When things are going your way, there’s little the opposition can do to counter that. Despite City’s form, everything seems to be going Mooy’s way at the moment.

Just ask Glen Moss, whose goal was breached from an Aaron Mooy free kick, a speculative attempt at first glance, because the wind speed in Wellington was over 42km/h, and blowing in the face of City’s star midfielder. But alas, the free kick, that probably would have been caught easily by Moss otherwise, deflected off the Phoenix wall and nestled comfortably in the far corner of the net.

In a first half of football that the home side should have comfortably won considering the blustery conditions, it did not, carrying the most slender of 2-1 leads but remained resolute in the face of an onslaught of City pressure after the break.

Are the Citizens letting it slip?

Since an impressive 3-1 win against the Phoenix on 25 January, City were outclassed by Western Sydney, beaten by Newcastle, and held on for dear life to earn a point against Melbourne Victory.

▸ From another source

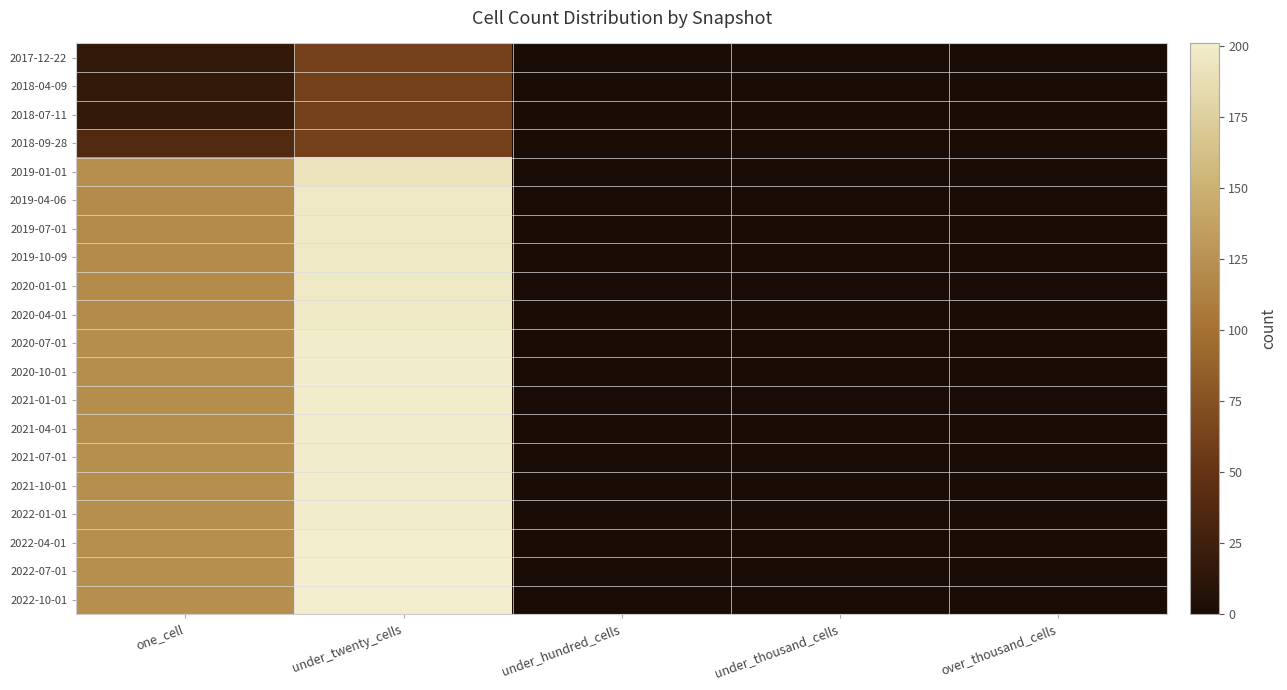

At which category does the chart reach its peak across all series?

under_twenty_cells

It has been an incredibly poor month for John van’t Schip with his side’s only highlight coming in the 4-1 win against an undermanned Central Coast Mariners last round.

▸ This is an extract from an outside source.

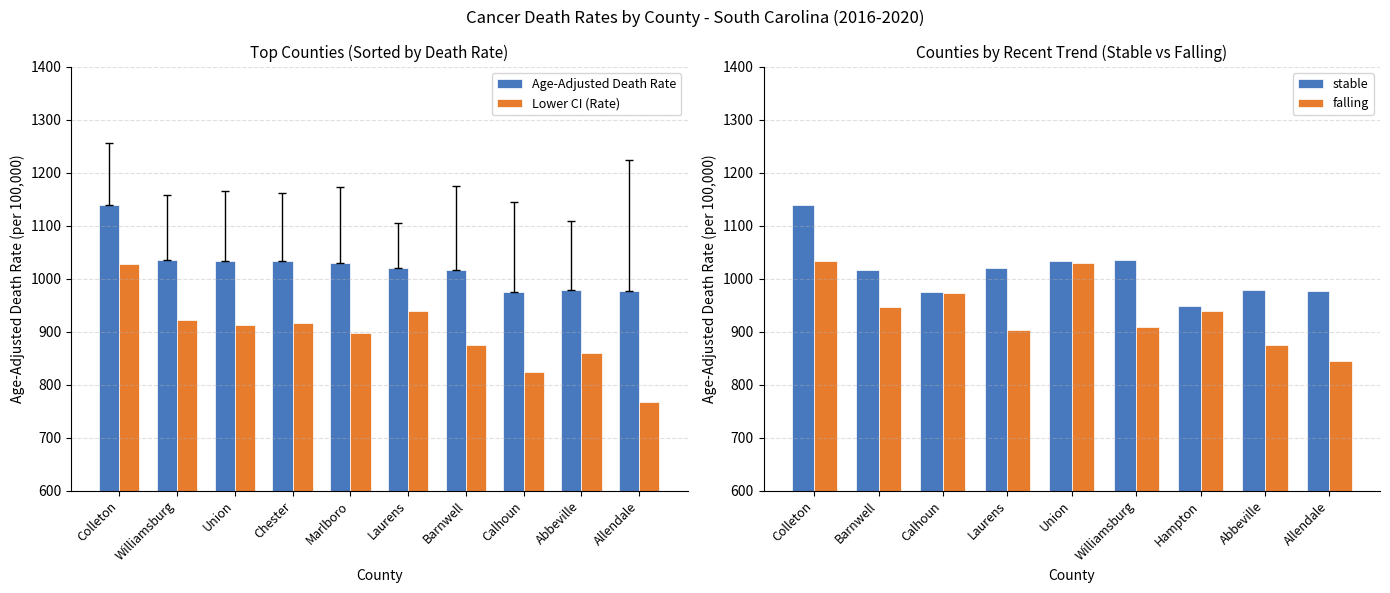

The Age-Adjusted Death Rate series shows 451.2 at Barnwell. True or false?

False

Harry Novillo should return to the starting line-up next week following a club-imposed suspension, and the Frenchman will need to build on the working relationship formed with Bruno Fornaroli to ensure the team can regain its attacking consistency.

City had the chance to go top with a win in this fixture, and duly blew it, raising more questions about a famously fragile mentality that had seemingly been cured.